60. Dua Manusia Jenius

213 45 9
                                    

”Gue bingung.”

Yoga menoleh, memandang Lia di sisinya. ”Yang mana?”

”Bukan yang ini ih!”

Lia menepis tangan Yoga dari atas buku catatannya kesal. Pemuda itu mendesis pelan, mengurungkan niat mengambil soal di buku catatan Lia yang berhasil membuat gadis itu kebingungan. Yoga menurunkan garis wajahnya, menggeser tubuh agar semakin memberikan jarak pada dirinya dan Lia yang terlihat tengah sensi.

”Gue gak ikut OSN juga paham soal OSN kalik, Ya,“ cibir Yoga pelan, ”kerjaan Katharina juga biasanya gue yang handle.”

”Gue bilang bukan ini ya bukan ini sih,” kukuh Lia tambah kesal, “lagian lo ngapain dah di sini? Tumben-tumbenan ngadem taman? Biasanya juga kalau gak gandeng Katharina sama Juna.”

”Katharina lagi sibuk.”

”Juna?”

”Juga lagi sibuk.”

”Terus lo jadiin gue majikan baru gitu?”

Yoga berdecak pelan. ”Ya bukan gitu, yang lain kan pada mau balik, capek habis ngerjain UAS, gue masih harus nunggu Rina pulang, gak sengaja liat lo di sini.”

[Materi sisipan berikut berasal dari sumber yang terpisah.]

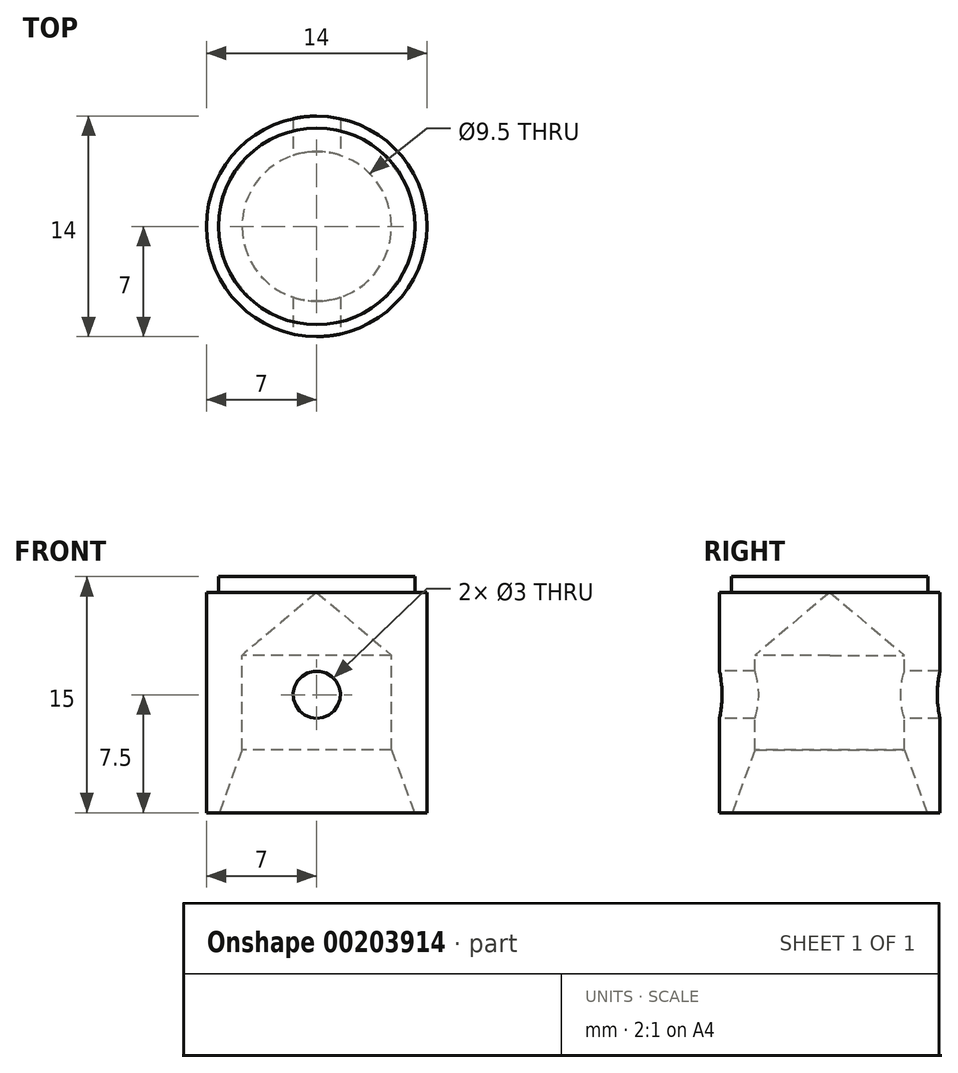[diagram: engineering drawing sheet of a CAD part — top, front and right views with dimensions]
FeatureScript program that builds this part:
annotation { "Feature Type Name" : "Feature", "Feature Type Description" : "" }
export const myFeature = defineFeature(function(context is Context, id is Id, definition is map)
    precondition{}
    {
        {
            var Q0;
            Q0=qCreatedBy(makeId("Front.planeOp"),FACE);
            var sketch = newSketch(context, id + "F0", { "sketchPlane" : qUnion([Q0])});
            skLineSegment(sketch, "E0", {"start": v(0, 43.09) * mm, "end": v(0, -41.63) * mm, "construction": true});
            skLineSegment(sketch, "E1", {"start": v(-36.72, 0) * mm, "end": v(43.28, 0) * mm, "construction": true});
            skLineSegment(sketch, "E2.bottom", {"start": v(7, 7.5) * mm, "end": v(-7, 7.5) * mm, "construction": true});
            skLineSegment(sketch, "E2.top", {"start": v(7, -7.5) * mm, "end": v(-7, -7.5) * mm, "construction": true});
            skLineSegment(sketch, "E2.left", {"start": v(7, 7.5) * mm, "end": v(7, -7.5) * mm, "construction": true});
            skLineSegment(sketch, "E2.right", {"start": v(-7, 7.5) * mm, "end": v(-7, -7.5) * mm, "construction": true});
            skPoint(sketch, "E2.middle", {"position": v(0, 0) * mm});
            skLineSegment(sketch, "E3", {"start": v(-7, -7.5) * mm, "end": v(-7, 6.5) * mm});
            skLineSegment(sketch, "E4", {"start": v(-7, 6.5) * mm, "end": v(-6.25, 6.5) * mm});
            skLineSegment(sketch, "E5", {"start": v(-6.25, 6.5) * mm, "end": v(-6.25, 7.5) * mm});
            skLineSegment(sketch, "E6", {"start": v(-6.25, 7.5) * mm, "end": v(0, 7.5) * mm});
            skLineSegment(sketch, "E7", {"start": v(0, 7.5) * mm, "end": v(0, 6.5) * mm});
            skLineSegment(sketch, "E8", {"start": v(0, 6.5) * mm, "end": v(0, 2.5) * mm, "construction": true});
            skLineSegment(sketch, "E9", {"start": v(0, 2.5) * mm, "end": v(-4.75, 2.5) * mm, "construction": true});
            skLineSegment(sketch, "E10", {"start": v(0, 6.5) * mm, "end": v(-4.75, 2.5) * mm});
            skLineSegment(sketch, "E11", {"start": v(-4.75, 2.5) * mm, "end": v(-4.75, -7.5) * mm, "construction": true});
            skLineSegment(sketch, "E12", {"start": v(-4.75, -7.5) * mm, "end": v(-6.2, -7.5) * mm, "construction": true});
            skLineSegment(sketch, "E13", {"start": v(-6.2, -7.5) * mm, "end": v(-4.75, -3.52) * mm});
            skLineSegment(sketch, "E14", {"start": v(-4.75, 2.5) * mm, "end": v(-4.75, -3.52) * mm});
            skLineSegment(sketch, "E15", {"start": v(-6.2, -7.5) * mm, "end": v(-7, -7.5) * mm});
            skCircle(sketch, "E16", {"center": v(0, 0) * mm, "radius": 1.5 * mm});
            skSolve(sketch);
        }
        {
            var Q0;
            Q0=makeQuery(id+"F0.imprint","IMPRINT",FACE,{"disambiguationData":[TD([[makeQuery(id+"F0.imprint","IMPRINT",EDGE,{"derivedFrom":sQuery(id+"F0.wireOp",EDGE,"E3")}),-1.0]])]});
            var Q1;
            Q1=sQuery(id+"F0.wireOp",EDGE,"E0");
            revolve(context, id + "F1", {"entities" : qUnion([Q0]), "axis" : qUnion([Q1]), "revolveType" : RevolveType.FULL});
        }
        {
            var Q0;
            Q0=qCreatedBy(makeId("Front.planeOp"),FACE);
            cPlane(context, id + "F2", {"entities" : qUnion([Q0]), "cplaneType" : CPlaneType.OFFSET, "offset" : 7 * mm, "width" : 150 * mm, "height" : 150 * mm});
        }
        {
            var Q0;
            Q0=qCreatedBy(id+"F2.planeOp",FACE);
            var sketch = newSketch(context, id + "F3", { "sketchPlane" : qUnion([Q0])});
            skCircle(sketch, "E17.0", {"center": v(0, 0) * mm, "radius": 1.5 * mm});
            skSolve(sketch);
        }
        {
            var Q0;
            Q0=qSketchRegion(id+"F3",true);
            extrude(context, id + "F4", {"entities" : qUnion([Q0]), "operationType" : NewBodyOperationType.REMOVE, "endBound" : BoundingType.THROUGH_ALL, "oppositeDirection" : true, "depth" : 25 * mm});
        }
    });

Mata bulat Lia memicing begitu saja heran. Padahal keduanya tak sedekat itu sampai Yoga bisa tiba-tiba menghampirinya untuk mengisi waktu luang. Gadis itu sudah ada di sini sejak keluar dari ruang ujian, membuka kembali lembar-lembar catatan untuk mata pelajaran besok, sekalian nunggu Chacha yang masih rapat teater. Keduanya memang terjebak dalam situasi yang sama, tapi bukan berarti Yoga seenak jidat ambil tempat di satu bangku juga dong.

Masalahnya gimana ya... kalau kata Chacha, Yoga dilihat doang tuh bisa bikin jatuh cinta.

”Nathan gimana, Yog?” tanya Lia mengalihkan pembicaraan.

Pemuda itu menaikkan alis. ”Lo bingung gara-gara Nathan?”

Lia mengangguk saja.

“Baik, udah masuk kelas, sekarang lagi rapat kayaknya.”

”Lo sebagai orang gak guna buat Garuda heran gak sih?” tanya Lia kembali menyangga wajahnya dengan telapak tangan, memandang jauh pada hamparan luas taman Garuda yang dihiasi oleh pagar dengan lampu-lampu malam. ”Kayak, kok ada gitu orang habis sakit, besoknya masih ketemu MPK, terus sekarang pulang rapat lagi. Gue sakit dikit aja mending gak ikut UAS kayak kelas X deh daripada gak maksimal.”

”Beda konsep,” jawab Yoga tenang, ”lo perfeksionis, Nathan ambisius.”

”Kalau lo?”

”Biasa aja, kasian yang lain kalau gue perfeksionis sama ambisius, gak kebagian apa-apa entar. Masak pinter udah gue borong, yang lain ikut gue bawa. Serakah banget.”

Lia refleks mendelik tak suka dengan gaya sok cowok ini, kalau sama Chacha pasti Yoga udah di maki-maki sih. Gadis dengan rambut terikat asal itu sempat memutar bola mata malas. Cukup terkejut tapi tidak terkejut juga dengan sikap Yoga satu ini. Sejak Yoga Pranata bisa dekat cowok-cowok IPA5 yang lain saja, sudah terbukti pasti cowok itu punya satu sikap menyebalkan.

Mungkin sombong jadi salah satunya. Ya, baru salah satu.

”Katharina kok mau sama lo ya, Yog?” tanya Lia lagi, memandang cowok itu malas. “Kasian banget kalau nikah entar anaknya nurun gen dari lo, calon-calon manusia gak punya semangat hidup.”

”Anjing!” umpat Yoga refleks, menunjuk Lia kesal. ”Lo sejak kapan deh ngomong ceplas ceplos kayak gini? Perasaan waktu pertama kali masuk kalem, cuek, judes banget, interaksi juga cuman sama Hessa Hadi udah kayak trio Upin Ipin MeiMei. Lo ketularan Chacha sama Arina nih, ngomong gak pakek saring.”